:: Instruções da tarefa ::
Transcreva sem alterações o trecho do texto sobre o filme "Spotlight" que começa nas palavras "Conforme disse Barbara" e termina logo após "dizer a verdade.".

:: Texto ::

##############################

O editorial da revista "National Catholic Reporter" diz:
O editorial da revista "National Catholic Reporter" diz:
“Com a premiação de Melhor Filme
para “Spotligh” a humilhação para a Igreja Católica está, agora, tão completa
quanto se poderia esperar em uma cultura onde o que está nas telas, é
frequentemente, o elemento mais persuasivo na formação da opinião pública.
No caso dos sacerdotes abusando sexualmente de crianças e bispos e
outros ocultando seus crimes, a ressonância bíblica pode, então, ser finalmente
sentida: os primeiros (sacerdotes pedófilos) foram postos, publicamente, em
seus lugares nos últimos assentos. Os segundos (suas vítimas) tornaram-se os
primeiros – e ganharam um lugar especial (inclusive no palco com Lady Gaga). As
vítimas não mais precisam se esconder ou temer. Os poderosos, de fato, caíram
de seus tronos; os humildes foram exaltados”.
Conforme disse Barbara Blaine – fundadora da “Rede
de Sobreviventes de Abusados por Padres” – na noite do Oscar:
“Expor centenas de
milhares de pessoas em todo o planeta a um convincente filme, baseado em fatos
reais, sobre essa crise (...), é em si, uma realização incrível e real, uma
vitória na vida de incontáveis pessoas”.
O filme poderosamente ilustra o que a Igreja não
conseguiu perceber a respeito de si mesma: que o ato
de horrível de abuso, amplificou-se porque uma cultura masculina celibatária
foi tão protetora de seu próprio status e de seus privilégios, ficando tão
fechada sobre si mesma que acabou surda aos apelos lancinantes de seus filhos,
pais, congregações e as poucas almas dentro de suas fileiras que se atrevem a
dizer a verdade.
Em resumo, o filme fala de uma instituição que em
tese, deveria ajudar na busca pela santidade, busca que se revelou
desprezívelmente corrupta. A produção levou pessoas de
fora a questionar a moralidade da instituição uma vez que tornou possível às
pessoas captar com rapidez, a realidade desse capítulo da vida da Igreja.

##############################

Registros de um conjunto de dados

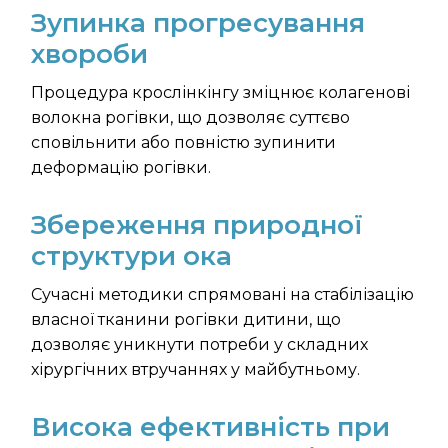
Зупинка прогресування
хвороби
Процедура крослінкінгу зміцнює колагенові
волокна рогівки, що дозволяє суттєво
сповільнити або повністю зупинити
деформацію рогівки.
Збереження природної
структури ока
Сучасні методики спрямовані на стабілізацію
власної тканини рогівки дитини, що
дозволяє уникнути потреби у складних
хірургічних втручаннях у майбутньому.
Висока ефективність при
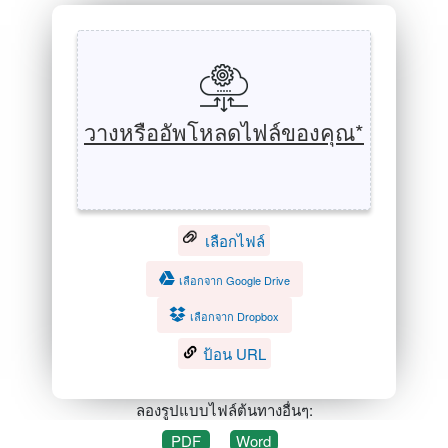
วางหรืออัพโหลดไฟล์ของคุณ*
เลือกไฟล์
เลือกจาก Google Drive
เลือกจาก Dropbox
ป้อน URL
ลองรูปแบบไฟล์ต้นทางอื่นๆ:
PDF
Word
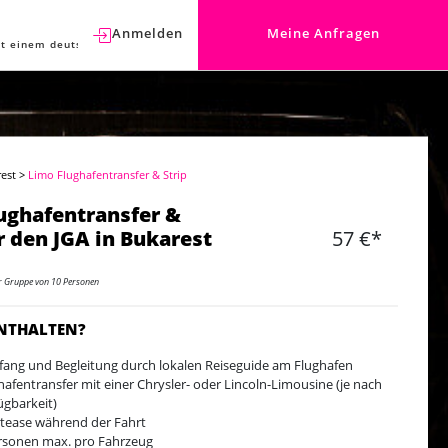
Anmelden
Meine Anfragen
t einem deutschen Berater sprechen.
est
>
Limo Flughafentransfer & Strip
ughafentransfer &
ür den JGA in Bukarest
57 €*
er Gruppe von 10 Personen
ENTHALTEN?
ang und Begleitung durch lokalen Reiseguide am Flughafen
hafentransfer mit einer Chrysler- oder Lincoln-Limousine (je nach
ügbarkeit)
ptease während der Fahrt
rsonen max. pro Fahrzeug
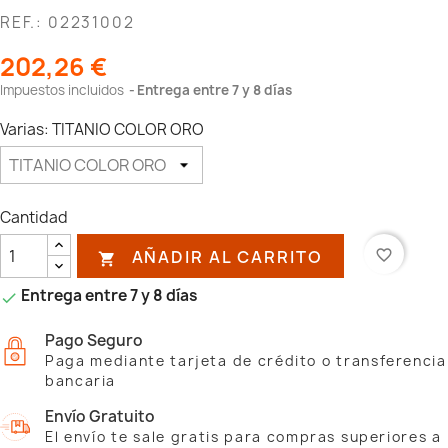
REF.: 02231002
202,26 €
Impuestos incluidos
Entrega entre 7 y 8 días
Varias: TITANIO COLOR ORO
Cantidad
AÑADIR AL CARRITO
favorite_border

Entrega entre 7 y 8 días

Pago Seguro
Paga mediante tarjeta de crédito o transferencia
bancaria
Envío Gratuito
El envío te sale gratis para compras superiores a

##############################

:: Resultado abaixo ::
Conforme disse Barbara Blaine – fundadora da “Rede
de Sobreviventes de Abusados por Padres” – na noite do Oscar:
“Expor centenas de
milhares de pessoas em todo o planeta a um convincente filme, baseado em fatos
reais, sobre essa crise (...), é em si, uma realização incrível e real, uma
vitória na vida de incontáveis pessoas”.
O filme poderosamente ilustra o que a Igreja não
conseguiu perceber a respeito de si mesma: que o ato
de horrível de abuso, amplificou-se porque uma cultura masculina celibatária
foi tão protetora de seu próprio status e de seus privilégios, ficando tão
fechada sobre si mesma que acabou surda aos apelos lancinantes de seus filhos,
pais, congregações e as poucas almas dentro de suas fileiras que se atrevem a
dizer a verdade.